Задание A -> Представь в виде JSON-списка строк начальную часть записей: от их первой строки до строки, содержащей "family: Xiphocentronidae", включительно. Каждая строка записей становится отдельной строкой списка, пустые строки не включай.

----- Страница

Перед нами стоит задача иметь сбалансированный портфель проектов. Но при этом нам интересен любой новый проект, обеспечивающий 15% IRR и более.

— На какую цену нефти вы ориентируетесь?

Сейчас, кстати, как раз то уникальное время, когда в целом финансовые рынки находятся в кризисном состоянии, а стоимость нефти — в стабильном, и это хорошая возможность для сделок

Фото: Юрий Мартьянов, Коммерсантъ

— Не хотел бы обсуждать эту тему в условиях текущей волатильности рынка. Скажу следующее: мы совершенно не заинтересованы в высоких ценах на нефть. Потому что, когда стоимость нефти растет, возникает лихорадка, государства начинают пересматривать отношения с нефтяными компаниями, отказываться от взятых обязательств. В нефтяную отрасль приходит много случайных людей, привлеченных запахом легких денег, цены на материалы и сервисные услуги стремительно растут. Именно поэтому мы заинтересованы не в высоких, а в справедливых ценах на углеводороды.

— Что компании интереснее: добычные проекты или проекты на стадии геологоразведки?

— Нам интересно то, что эффективно. Сейчас мы наращиваем наш геологоразведочный портфель, хотим быть в этом смысле на уровне крупнейших мировых частных компаний, у которых доля инвестиций в такие проекты составляет 10-20%. У ЛУКОЙЛа сейчас только 5% инвестиций направляется на геологоразведку. Думаю, что эта доля будет расти. При этом, конечно же, мы продолжаем интересоваться добывающими активами.

— Сейчас большое развитие получают проекты по добыче углеводородов из нетрадиционных источников. Собирается ли ЛУКОЙЛ заниматься этой проблематикой?

----------
----- Фрагмент данных

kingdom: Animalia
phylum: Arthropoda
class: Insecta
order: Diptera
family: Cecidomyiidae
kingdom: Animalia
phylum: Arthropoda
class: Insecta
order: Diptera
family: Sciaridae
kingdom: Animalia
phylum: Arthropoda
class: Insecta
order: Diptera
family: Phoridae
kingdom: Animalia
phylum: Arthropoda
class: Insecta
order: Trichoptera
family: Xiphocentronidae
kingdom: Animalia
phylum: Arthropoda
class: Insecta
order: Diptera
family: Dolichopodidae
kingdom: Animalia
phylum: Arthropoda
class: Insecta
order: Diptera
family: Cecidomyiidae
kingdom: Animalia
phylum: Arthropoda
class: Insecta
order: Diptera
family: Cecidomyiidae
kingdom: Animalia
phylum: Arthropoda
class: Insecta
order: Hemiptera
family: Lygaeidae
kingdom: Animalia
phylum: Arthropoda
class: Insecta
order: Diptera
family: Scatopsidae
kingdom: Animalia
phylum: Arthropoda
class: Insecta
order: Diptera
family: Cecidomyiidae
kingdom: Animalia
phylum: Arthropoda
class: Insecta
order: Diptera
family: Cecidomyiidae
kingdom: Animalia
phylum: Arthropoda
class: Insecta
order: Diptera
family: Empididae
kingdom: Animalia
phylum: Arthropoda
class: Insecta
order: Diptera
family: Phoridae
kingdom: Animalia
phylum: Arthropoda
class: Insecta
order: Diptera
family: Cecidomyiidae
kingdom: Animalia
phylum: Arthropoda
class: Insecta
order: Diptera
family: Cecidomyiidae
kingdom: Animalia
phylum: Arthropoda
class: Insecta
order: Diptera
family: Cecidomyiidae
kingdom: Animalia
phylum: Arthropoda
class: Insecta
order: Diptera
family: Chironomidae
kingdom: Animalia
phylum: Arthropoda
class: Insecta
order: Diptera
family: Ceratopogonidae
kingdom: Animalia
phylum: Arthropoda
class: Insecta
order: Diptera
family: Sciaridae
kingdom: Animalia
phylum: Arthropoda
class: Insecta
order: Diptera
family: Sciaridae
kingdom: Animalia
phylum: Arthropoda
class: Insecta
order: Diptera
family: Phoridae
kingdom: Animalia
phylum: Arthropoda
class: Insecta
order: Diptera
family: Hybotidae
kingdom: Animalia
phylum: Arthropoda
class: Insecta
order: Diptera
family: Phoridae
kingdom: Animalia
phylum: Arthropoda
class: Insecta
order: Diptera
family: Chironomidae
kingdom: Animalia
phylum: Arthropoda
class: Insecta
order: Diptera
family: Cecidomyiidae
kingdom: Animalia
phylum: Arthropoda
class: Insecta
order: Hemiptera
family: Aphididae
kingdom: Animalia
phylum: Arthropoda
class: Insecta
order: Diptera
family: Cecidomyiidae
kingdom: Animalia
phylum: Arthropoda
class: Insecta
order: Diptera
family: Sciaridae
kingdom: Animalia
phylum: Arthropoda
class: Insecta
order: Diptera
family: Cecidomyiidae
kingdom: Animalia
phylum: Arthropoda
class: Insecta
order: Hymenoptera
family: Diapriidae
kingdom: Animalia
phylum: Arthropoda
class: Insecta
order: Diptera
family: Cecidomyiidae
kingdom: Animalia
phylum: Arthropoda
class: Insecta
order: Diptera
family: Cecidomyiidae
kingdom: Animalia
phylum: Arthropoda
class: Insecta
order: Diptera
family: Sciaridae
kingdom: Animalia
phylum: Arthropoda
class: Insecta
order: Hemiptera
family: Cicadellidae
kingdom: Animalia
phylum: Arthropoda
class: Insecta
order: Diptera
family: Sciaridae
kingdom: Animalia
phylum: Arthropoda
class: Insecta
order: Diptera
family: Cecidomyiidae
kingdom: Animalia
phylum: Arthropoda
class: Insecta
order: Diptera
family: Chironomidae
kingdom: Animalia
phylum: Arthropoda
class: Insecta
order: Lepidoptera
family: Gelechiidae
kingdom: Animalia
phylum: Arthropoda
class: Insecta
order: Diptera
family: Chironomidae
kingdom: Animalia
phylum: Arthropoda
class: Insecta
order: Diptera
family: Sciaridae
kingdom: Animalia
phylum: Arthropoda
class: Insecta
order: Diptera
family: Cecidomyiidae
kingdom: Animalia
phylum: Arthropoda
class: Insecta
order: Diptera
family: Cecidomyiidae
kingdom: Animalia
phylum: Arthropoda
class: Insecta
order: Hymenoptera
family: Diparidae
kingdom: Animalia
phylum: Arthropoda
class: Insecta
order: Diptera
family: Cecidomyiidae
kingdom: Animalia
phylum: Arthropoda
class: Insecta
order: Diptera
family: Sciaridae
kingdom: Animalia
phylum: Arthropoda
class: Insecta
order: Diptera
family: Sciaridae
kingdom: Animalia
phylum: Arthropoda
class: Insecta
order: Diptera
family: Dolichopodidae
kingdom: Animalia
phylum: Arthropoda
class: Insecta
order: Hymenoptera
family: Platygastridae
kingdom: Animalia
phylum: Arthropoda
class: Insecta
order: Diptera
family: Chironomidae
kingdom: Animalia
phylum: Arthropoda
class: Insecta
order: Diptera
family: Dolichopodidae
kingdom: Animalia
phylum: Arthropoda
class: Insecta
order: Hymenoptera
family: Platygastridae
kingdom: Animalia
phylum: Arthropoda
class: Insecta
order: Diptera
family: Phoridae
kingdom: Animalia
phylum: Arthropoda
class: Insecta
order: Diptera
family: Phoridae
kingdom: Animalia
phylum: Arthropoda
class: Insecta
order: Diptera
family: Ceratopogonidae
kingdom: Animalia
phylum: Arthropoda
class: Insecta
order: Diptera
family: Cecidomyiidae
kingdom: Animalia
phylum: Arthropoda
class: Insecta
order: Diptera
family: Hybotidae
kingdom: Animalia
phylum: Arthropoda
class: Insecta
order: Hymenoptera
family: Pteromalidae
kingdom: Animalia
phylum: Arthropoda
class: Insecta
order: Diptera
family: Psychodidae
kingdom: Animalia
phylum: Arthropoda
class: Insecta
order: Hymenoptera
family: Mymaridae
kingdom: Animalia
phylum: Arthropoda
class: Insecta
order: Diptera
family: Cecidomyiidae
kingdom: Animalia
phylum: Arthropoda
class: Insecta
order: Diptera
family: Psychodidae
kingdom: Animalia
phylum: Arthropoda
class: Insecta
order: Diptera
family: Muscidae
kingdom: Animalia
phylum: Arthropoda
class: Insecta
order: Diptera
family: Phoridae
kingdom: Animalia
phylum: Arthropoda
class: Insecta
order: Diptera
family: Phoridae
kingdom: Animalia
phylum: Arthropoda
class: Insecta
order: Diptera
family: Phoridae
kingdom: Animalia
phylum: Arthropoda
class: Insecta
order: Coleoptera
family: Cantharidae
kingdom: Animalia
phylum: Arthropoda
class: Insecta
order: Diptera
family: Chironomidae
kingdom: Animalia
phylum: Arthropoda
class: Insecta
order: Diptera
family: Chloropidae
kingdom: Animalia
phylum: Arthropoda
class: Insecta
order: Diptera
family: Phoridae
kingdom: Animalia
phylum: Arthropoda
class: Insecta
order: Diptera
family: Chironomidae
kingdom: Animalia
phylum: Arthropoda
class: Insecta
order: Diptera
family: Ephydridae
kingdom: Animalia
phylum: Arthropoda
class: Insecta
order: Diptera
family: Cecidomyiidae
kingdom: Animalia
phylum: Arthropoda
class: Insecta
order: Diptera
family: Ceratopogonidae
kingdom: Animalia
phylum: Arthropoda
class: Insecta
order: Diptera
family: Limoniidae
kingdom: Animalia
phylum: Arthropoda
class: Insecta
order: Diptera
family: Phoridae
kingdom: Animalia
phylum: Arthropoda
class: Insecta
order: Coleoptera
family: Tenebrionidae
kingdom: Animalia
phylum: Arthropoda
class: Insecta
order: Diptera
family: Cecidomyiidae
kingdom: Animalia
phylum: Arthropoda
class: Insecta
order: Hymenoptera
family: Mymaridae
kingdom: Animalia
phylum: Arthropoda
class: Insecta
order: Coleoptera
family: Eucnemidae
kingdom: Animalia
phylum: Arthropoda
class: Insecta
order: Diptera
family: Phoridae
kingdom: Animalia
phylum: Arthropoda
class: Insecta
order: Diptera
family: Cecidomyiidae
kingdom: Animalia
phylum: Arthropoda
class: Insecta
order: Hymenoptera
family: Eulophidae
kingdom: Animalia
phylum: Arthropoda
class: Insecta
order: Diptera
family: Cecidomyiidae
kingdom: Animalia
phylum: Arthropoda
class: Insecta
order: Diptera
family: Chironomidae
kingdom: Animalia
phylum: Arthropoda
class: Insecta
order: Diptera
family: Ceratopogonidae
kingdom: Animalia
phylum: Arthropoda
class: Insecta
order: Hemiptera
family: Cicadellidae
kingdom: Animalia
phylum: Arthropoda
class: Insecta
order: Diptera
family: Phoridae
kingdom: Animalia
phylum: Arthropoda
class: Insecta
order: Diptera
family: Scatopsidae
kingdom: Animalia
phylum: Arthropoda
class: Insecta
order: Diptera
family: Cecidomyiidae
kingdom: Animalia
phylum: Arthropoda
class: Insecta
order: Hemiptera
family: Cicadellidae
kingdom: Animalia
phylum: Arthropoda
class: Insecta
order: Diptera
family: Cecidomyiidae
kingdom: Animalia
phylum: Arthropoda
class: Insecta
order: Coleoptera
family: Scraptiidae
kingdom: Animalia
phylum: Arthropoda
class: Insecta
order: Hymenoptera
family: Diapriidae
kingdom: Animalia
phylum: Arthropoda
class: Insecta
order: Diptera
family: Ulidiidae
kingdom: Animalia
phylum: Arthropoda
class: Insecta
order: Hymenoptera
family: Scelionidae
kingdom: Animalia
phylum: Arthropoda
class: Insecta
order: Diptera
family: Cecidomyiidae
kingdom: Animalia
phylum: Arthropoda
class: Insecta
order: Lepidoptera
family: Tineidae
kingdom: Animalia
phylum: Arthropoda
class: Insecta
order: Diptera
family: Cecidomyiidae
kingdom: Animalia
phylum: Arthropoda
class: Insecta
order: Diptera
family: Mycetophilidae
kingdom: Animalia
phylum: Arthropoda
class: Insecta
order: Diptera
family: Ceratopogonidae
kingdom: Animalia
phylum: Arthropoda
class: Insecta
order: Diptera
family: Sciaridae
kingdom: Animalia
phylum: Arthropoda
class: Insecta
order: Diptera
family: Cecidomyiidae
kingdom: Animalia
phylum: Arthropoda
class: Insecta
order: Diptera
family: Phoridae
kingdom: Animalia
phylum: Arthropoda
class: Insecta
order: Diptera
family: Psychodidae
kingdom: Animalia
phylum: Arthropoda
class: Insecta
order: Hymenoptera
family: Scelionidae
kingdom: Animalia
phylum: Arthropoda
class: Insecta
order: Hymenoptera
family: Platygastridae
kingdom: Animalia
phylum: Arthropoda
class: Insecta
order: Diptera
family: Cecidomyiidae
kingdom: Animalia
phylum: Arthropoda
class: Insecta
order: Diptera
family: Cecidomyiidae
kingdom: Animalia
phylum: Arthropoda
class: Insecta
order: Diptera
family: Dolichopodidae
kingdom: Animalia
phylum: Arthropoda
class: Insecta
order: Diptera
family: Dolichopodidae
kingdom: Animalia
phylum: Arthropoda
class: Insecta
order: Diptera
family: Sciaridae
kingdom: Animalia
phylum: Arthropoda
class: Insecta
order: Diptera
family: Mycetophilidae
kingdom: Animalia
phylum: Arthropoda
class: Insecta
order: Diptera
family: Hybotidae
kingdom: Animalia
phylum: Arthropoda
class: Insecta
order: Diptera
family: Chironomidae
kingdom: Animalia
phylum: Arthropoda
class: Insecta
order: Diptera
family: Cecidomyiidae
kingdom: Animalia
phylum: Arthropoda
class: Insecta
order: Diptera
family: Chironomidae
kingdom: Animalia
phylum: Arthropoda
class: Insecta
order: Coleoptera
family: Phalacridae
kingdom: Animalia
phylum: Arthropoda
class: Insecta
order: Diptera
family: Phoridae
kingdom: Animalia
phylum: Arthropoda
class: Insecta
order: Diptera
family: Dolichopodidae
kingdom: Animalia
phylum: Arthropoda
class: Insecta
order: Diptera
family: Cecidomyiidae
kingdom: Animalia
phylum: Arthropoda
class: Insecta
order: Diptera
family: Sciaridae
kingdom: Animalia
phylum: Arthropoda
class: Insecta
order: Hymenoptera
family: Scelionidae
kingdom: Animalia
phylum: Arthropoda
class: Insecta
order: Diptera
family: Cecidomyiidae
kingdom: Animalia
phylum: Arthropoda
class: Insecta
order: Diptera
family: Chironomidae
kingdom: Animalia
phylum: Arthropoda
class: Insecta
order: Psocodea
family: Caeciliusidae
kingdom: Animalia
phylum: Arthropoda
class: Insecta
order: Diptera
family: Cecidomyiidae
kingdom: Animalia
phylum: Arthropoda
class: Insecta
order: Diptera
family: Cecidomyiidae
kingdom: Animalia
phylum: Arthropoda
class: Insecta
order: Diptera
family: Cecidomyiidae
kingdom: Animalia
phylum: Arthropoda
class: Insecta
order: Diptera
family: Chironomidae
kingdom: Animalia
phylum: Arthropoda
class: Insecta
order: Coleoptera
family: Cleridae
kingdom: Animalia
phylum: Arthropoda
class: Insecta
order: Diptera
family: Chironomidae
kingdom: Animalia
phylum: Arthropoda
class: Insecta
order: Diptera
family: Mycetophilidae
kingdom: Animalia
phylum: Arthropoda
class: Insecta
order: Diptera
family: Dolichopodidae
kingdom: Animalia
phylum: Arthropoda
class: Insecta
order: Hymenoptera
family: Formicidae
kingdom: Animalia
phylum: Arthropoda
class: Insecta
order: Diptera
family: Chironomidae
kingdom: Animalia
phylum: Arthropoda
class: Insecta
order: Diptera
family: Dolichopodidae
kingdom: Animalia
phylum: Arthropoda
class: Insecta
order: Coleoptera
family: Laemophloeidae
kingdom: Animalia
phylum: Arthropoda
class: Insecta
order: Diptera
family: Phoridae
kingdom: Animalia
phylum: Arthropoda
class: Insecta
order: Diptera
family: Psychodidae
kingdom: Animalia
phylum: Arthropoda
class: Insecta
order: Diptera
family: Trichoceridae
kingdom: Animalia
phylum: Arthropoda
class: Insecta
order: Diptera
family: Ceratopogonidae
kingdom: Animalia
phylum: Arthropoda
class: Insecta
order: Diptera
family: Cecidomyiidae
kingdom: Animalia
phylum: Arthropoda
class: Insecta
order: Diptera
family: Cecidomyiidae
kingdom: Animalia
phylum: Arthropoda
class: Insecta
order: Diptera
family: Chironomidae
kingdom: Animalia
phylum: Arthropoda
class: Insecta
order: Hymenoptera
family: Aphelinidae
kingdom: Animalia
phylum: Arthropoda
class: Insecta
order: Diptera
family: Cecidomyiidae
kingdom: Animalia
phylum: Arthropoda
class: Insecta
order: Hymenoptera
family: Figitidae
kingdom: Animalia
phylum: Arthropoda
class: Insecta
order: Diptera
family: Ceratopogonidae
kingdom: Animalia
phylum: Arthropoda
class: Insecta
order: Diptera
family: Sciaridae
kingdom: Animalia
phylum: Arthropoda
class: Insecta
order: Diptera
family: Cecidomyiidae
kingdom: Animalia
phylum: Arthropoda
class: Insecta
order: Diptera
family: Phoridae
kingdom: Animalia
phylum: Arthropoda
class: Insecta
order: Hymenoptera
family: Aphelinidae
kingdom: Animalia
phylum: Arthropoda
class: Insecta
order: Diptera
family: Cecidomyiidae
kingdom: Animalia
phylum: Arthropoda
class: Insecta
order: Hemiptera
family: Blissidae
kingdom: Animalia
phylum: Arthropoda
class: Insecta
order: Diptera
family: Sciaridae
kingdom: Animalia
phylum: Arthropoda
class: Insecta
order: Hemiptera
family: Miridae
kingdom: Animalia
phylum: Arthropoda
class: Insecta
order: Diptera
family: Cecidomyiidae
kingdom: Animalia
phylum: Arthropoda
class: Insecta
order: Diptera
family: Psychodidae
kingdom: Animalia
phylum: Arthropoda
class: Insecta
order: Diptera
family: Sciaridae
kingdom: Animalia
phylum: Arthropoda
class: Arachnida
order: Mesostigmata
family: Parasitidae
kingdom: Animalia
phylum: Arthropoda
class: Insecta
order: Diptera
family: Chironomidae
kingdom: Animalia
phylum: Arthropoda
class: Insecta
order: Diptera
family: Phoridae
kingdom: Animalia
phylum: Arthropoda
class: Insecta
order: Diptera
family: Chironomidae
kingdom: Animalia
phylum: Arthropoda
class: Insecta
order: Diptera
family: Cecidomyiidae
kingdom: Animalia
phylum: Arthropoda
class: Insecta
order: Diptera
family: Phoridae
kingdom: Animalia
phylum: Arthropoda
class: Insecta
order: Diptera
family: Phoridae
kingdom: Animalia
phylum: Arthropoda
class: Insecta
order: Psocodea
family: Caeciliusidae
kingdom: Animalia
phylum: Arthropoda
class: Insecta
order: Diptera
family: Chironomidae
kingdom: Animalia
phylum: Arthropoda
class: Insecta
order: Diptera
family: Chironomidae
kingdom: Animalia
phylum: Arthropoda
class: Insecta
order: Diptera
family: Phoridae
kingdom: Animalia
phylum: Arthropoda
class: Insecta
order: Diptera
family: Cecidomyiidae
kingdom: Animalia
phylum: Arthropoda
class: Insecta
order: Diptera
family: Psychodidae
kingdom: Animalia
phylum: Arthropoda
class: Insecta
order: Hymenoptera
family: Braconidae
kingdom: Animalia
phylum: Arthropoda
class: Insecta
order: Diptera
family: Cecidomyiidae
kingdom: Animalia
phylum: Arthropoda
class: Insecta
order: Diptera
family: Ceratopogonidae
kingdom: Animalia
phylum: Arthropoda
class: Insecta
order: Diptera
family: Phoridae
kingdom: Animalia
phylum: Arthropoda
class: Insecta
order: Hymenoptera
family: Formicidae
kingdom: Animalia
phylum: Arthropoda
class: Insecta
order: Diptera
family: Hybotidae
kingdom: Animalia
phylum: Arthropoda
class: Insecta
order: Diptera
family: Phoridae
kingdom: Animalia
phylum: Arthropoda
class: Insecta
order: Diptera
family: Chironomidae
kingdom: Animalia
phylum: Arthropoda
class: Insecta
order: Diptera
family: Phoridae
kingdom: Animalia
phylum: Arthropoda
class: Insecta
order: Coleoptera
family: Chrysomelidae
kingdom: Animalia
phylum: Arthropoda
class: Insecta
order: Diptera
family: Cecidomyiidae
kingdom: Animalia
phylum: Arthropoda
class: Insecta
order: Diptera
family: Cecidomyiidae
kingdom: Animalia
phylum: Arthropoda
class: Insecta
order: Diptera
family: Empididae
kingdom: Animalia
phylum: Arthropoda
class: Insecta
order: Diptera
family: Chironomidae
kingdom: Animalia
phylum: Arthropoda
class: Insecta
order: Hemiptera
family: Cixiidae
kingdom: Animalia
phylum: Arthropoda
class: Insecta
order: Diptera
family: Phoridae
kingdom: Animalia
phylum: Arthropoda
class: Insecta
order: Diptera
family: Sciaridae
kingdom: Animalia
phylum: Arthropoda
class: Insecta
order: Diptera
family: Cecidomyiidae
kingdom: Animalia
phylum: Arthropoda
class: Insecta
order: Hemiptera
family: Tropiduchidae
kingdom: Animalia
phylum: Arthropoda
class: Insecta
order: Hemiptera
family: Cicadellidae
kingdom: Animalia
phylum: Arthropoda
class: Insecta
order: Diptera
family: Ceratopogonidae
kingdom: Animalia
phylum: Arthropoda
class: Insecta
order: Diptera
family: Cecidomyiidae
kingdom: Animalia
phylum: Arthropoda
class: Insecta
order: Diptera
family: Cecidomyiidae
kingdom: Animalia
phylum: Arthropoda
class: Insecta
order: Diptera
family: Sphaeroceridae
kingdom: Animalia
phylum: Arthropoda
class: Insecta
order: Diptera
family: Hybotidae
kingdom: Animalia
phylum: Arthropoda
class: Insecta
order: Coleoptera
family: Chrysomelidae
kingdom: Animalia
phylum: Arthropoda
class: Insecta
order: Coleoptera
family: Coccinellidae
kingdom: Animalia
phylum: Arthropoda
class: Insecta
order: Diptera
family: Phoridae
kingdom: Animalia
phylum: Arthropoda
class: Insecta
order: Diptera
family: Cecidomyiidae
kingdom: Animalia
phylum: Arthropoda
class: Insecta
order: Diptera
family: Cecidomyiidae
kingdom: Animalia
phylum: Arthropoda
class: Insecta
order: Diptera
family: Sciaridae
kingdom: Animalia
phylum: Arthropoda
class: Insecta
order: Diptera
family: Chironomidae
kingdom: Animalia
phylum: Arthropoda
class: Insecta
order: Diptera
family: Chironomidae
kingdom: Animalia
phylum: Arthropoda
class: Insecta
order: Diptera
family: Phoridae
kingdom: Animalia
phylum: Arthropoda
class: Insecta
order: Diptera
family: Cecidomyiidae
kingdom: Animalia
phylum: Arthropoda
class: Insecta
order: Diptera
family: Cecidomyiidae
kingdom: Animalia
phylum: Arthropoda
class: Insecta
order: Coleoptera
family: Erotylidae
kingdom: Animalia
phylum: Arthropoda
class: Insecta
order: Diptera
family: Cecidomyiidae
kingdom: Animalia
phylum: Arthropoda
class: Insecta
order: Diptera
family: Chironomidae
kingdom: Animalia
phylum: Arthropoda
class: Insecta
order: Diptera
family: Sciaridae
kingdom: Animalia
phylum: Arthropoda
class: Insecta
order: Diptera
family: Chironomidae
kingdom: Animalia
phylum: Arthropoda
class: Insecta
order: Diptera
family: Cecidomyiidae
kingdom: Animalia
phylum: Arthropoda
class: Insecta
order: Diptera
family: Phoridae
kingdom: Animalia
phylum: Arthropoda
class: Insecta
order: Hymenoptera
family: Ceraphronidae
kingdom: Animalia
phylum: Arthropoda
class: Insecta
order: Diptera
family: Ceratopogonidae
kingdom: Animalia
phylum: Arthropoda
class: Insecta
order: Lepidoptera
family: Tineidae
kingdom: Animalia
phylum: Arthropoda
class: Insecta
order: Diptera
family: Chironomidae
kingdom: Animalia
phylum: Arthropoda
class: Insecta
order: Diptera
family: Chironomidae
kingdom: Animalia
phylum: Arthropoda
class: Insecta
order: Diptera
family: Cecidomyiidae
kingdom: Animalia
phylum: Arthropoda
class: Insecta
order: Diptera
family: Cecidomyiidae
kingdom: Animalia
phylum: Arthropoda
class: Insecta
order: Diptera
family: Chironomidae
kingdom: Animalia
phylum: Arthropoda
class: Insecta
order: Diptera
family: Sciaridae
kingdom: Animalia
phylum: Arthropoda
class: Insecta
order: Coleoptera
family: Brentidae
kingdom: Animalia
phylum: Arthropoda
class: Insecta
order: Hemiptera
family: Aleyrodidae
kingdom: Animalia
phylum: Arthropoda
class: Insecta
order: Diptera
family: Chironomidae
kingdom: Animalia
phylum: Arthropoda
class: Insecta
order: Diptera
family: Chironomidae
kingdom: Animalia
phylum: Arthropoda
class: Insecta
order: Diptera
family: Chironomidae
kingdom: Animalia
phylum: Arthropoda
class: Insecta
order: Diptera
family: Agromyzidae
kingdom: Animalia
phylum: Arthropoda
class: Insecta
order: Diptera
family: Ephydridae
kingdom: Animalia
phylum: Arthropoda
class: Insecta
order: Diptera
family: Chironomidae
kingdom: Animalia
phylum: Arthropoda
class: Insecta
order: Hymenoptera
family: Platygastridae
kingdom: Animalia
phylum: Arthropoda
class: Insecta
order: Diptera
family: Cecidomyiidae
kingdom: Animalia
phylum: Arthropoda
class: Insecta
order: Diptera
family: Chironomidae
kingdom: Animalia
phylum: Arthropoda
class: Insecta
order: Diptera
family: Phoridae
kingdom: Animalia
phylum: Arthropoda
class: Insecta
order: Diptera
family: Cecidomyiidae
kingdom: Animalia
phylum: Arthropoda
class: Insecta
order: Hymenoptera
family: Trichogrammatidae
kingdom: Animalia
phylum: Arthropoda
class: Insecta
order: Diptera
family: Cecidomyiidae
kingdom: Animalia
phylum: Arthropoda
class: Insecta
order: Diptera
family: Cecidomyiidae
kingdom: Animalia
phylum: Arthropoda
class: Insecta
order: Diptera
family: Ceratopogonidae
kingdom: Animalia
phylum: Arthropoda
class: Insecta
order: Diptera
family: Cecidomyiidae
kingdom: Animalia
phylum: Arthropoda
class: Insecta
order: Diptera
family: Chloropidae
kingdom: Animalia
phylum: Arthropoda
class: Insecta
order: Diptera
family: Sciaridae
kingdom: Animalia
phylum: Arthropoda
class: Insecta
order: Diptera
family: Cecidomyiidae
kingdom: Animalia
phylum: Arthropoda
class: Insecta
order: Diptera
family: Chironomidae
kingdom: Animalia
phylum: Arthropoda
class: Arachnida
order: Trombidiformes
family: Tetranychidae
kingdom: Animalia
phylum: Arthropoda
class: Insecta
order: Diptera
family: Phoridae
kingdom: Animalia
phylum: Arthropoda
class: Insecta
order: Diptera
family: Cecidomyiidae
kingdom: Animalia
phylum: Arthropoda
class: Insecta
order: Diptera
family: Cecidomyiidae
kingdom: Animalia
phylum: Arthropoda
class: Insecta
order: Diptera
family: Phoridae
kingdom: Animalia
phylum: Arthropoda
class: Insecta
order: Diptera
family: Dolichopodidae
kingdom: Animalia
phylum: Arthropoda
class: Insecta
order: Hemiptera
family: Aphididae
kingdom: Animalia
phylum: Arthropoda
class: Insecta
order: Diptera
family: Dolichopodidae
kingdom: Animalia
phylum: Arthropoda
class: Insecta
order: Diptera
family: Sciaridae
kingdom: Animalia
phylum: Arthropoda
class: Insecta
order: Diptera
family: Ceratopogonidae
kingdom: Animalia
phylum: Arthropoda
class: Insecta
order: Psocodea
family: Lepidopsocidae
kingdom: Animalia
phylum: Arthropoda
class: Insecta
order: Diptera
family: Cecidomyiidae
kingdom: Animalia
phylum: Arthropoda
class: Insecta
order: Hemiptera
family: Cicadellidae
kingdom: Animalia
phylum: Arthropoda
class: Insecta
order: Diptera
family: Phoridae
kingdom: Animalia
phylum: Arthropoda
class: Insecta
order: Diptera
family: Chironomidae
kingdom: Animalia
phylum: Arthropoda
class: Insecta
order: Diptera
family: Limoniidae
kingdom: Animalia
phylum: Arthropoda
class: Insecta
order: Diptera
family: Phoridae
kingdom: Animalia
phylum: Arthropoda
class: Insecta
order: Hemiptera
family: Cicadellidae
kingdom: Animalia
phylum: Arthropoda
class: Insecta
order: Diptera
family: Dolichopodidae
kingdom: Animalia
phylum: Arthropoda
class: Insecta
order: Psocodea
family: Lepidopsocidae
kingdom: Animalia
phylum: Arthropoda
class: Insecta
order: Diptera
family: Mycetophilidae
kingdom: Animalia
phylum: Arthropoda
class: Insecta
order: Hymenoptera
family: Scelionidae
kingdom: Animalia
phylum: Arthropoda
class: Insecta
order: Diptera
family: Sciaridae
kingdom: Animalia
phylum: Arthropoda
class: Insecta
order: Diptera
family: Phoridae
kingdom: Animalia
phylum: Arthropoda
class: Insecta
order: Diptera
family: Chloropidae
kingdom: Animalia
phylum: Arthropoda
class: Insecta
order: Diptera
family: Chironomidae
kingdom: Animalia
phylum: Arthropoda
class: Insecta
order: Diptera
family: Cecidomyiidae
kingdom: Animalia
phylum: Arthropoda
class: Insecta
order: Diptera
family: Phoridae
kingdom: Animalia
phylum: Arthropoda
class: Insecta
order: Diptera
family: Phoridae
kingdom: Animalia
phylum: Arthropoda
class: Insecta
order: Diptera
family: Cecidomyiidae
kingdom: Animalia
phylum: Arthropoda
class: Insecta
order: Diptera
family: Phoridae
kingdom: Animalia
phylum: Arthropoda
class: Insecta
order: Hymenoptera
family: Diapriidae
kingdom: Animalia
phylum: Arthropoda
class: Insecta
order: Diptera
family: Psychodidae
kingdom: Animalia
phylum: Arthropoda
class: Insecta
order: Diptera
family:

----------

Задание B -> Верни без изменений отрывок интервью, который начинается со слов "Фото: Юрий Мартьянов, Коммерсантъ" и заканчивается словами "на стадии геологоразведки?".

Правильный ответ A ->
[
  "kingdom: Animalia",
  "phylum: Arthropoda",
  "class: Insecta",
  "order: Diptera",
  "family: Cecidomyiidae",
  "kingdom: Animalia",
  "phylum: Arthropoda",
  "class: Insecta",
  "order: Diptera",
  "family: Sciaridae",
  "kingdom: Animalia",
  "phylum: Arthropoda",
  "class: Insecta",
  "order: Diptera",
  "family: Phoridae",
  "kingdom: Animalia",
  "phylum: Arthropoda",
  "class: Insecta",
  "order: Trichoptera",
  "family: Xiphocentronidae"
]

Правильный ответ B ->
Фото: Юрий Мартьянов, Коммерсантъ

— Не хотел бы обсуждать эту тему в условиях текущей волатильности рынка. Скажу следующее: мы совершенно не заинтересованы в высоких ценах на нефть. Потому что, когда стоимость нефти растет, возникает лихорадка, государства начинают пересматривать отношения с нефтяными компаниями, отказываться от взятых обязательств. В нефтяную отрасль приходит много случайных людей, привлеченных запахом легких денег, цены на материалы и сервисные услуги стремительно растут. Именно поэтому мы заинтересованы не в высоких, а в справедливых ценах на углеводороды.

— Что компании интереснее: добычные проекты или проекты на стадии геологоразведки?